In my opinion, I think that while Austen’s real interest is an exploration of the deep inner workings of the human heart. I think Austen is trying to not only explore the deep inner workings of the human heart but is also simultaneously trying to show that love, whether it be a family relationship or between two individuals on a romantic level is often selfish, extremely intricate/delicate and should not be trifled with from outside forces, e.g. Emma trying to play matchmaker. And that finally love should not be bound to notions of one’s public status but should be felt freely and for whoever the heart desires.
This question I feel may be easier to answer at a base level, but harder to use external resources as the question boils down to “What does Austen show the real relationship between Emma and Mr.
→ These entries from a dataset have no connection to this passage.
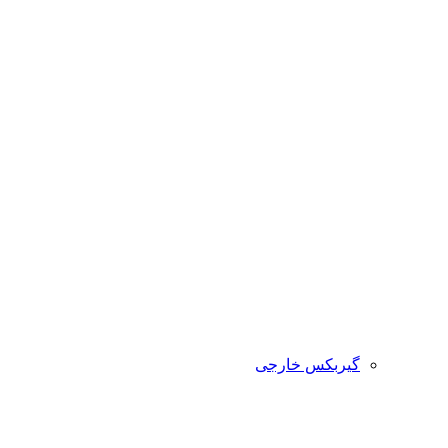
گیربکس خارجی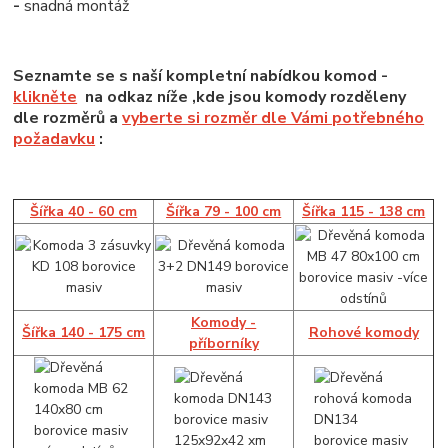
-
snadná montáž
Seznamte se s naší kompletní nabídkou komod -
klikněte
na odkaz níže ,kde jsou komody rozděleny
dle rozměrů a
vyberte si rozměr dle Vámi potřebného
požadavku
:
Šířka 40 - 60 cm
Šířka 79 - 100 cm
Šířka 115 - 138 cm
Komody -
Šířka 140 - 175 cm
Rohové komody
příborníky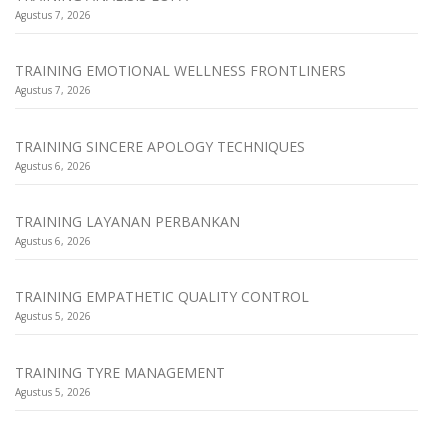
Agustus 7, 2026
TRAINING EMOTIONAL WELLNESS FRONTLINERS
Agustus 7, 2026
TRAINING SINCERE APOLOGY TECHNIQUES
Agustus 6, 2026
TRAINING LAYANAN PERBANKAN
Agustus 6, 2026
TRAINING EMPATHETIC QUALITY CONTROL
Agustus 5, 2026
TRAINING TYRE MANAGEMENT
Agustus 5, 2026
Knightley to be?”.
There are examples of Emma and Mr. Knightley’s relationship throughout the book as being one of if not the most honest relationship in the novel. Both characters never back down from challenging one another and aren’t afraid to tell the other exactly how they think.
Like I said, this one seems easier to answer at a base level, however, I’m for some reason leaning towards Q1 as it gives more freedom to think for myself and argues a point which I think is correct. Maybe it’s just the inner argue within me that likes the idea of refuting the given statement and trying to show evidence of my own statement.
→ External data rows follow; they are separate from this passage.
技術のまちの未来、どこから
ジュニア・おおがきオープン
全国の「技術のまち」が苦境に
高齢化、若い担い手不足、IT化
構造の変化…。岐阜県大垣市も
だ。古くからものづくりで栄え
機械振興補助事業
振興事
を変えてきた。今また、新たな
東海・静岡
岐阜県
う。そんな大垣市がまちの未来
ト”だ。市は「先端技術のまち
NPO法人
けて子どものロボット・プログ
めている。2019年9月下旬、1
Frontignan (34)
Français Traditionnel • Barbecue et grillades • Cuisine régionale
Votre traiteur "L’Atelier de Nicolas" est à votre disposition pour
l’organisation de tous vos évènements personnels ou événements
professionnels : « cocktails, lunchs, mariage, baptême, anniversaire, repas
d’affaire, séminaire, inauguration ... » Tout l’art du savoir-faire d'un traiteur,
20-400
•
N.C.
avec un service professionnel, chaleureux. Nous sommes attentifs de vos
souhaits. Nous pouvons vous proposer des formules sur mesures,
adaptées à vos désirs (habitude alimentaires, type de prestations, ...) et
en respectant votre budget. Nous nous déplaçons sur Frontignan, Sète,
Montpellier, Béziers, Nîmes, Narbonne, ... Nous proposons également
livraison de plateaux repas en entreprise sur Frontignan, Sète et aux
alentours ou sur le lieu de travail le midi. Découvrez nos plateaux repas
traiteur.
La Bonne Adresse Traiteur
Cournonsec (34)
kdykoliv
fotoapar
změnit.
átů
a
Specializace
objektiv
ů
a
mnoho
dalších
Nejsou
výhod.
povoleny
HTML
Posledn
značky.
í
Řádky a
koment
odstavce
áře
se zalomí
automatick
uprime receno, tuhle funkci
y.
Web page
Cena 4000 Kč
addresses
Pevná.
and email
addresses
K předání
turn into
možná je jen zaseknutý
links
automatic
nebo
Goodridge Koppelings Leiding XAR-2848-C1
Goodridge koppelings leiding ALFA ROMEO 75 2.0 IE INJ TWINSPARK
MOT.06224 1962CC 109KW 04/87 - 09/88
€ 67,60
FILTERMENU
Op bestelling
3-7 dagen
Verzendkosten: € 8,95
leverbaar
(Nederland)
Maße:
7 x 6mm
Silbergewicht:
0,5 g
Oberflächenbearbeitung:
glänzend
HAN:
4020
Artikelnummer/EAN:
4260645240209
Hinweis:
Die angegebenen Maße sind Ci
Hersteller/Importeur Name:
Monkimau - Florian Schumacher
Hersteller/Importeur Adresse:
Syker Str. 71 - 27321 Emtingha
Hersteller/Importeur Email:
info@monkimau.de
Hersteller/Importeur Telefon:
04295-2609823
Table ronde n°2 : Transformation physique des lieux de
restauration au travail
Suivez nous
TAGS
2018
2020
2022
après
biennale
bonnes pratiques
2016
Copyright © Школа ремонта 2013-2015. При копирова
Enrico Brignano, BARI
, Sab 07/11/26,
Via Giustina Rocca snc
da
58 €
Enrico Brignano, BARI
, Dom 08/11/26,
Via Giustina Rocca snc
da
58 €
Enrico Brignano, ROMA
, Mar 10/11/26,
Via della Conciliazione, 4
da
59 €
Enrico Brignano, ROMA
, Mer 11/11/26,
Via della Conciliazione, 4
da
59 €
At the end of all this I’m still not sure what one I will do, however, I’m obviously leaning to Q1, As for external sources though I am a tad stumped. Due to my stance on it maybe using studies on subjects like: The study to look at the neural difference between love and sexual desire (http://www.jsm.jsexmed.org/article/S1743-6095(15)33927-8/abstract) which within the studies conducted found “This psychology of love suggests that sexual desire is more than just a basic emotion, but involves goal-directed motivation and the recruitment of more advanced thoughts.” Showing that love is an extremely intricate emotion of the human mind.
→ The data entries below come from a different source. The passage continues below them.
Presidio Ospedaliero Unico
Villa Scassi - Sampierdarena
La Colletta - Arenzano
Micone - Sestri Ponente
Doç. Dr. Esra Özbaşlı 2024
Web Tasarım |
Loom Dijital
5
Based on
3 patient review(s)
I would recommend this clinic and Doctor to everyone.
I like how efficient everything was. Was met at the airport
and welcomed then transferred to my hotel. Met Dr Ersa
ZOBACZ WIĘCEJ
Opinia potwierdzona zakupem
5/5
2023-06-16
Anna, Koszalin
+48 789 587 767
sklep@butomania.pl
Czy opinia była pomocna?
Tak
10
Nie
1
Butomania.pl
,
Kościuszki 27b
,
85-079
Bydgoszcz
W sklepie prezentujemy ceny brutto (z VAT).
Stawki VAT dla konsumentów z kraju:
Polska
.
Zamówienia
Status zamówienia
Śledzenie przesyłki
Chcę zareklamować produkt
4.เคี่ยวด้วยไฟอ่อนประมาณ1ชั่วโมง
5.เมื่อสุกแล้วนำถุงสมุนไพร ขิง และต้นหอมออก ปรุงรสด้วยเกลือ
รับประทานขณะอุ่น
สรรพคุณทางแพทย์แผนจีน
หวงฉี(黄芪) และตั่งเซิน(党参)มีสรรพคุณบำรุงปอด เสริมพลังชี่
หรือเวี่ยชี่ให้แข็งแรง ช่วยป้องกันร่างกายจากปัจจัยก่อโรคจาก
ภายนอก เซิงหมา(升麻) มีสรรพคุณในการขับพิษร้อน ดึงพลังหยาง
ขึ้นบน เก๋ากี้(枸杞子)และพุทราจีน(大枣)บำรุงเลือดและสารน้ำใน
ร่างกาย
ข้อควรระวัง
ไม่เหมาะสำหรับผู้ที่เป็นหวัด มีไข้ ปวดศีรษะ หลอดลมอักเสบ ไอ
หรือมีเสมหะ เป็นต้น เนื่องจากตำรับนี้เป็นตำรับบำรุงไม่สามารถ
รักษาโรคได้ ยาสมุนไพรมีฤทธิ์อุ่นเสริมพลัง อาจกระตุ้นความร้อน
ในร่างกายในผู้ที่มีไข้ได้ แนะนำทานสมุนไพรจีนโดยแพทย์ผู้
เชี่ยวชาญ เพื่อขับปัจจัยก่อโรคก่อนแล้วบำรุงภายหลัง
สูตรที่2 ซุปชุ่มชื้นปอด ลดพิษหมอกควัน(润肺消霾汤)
For a second piece, I’m not entirely sure. I plan on having a browse through ACU’s peer-reviewed research papers using keywords such as love, psychology, social status, money, and happiness. I want to try to find another study that shows the complexities of the brain during love or possibly a correlation between happiness and money. By finding one of the last I could possibly tie it to love being complex as I might find that money has very little influence on love in which case would help make the argument of not meddling with others feelings of love (Emma getting Harriet to not marry Mr. Martin due to him being poor and low status).
I’ve got so much buzzing around my head in terms of how to link studies to my arguments as psychology is something that extremely fascinates me, Who knows, maybe after doing some teaching I may try to continue to study psychology.
Anyways, it’s like 1 am and I need to be up at 6 to get to my 8 am lecture, Night.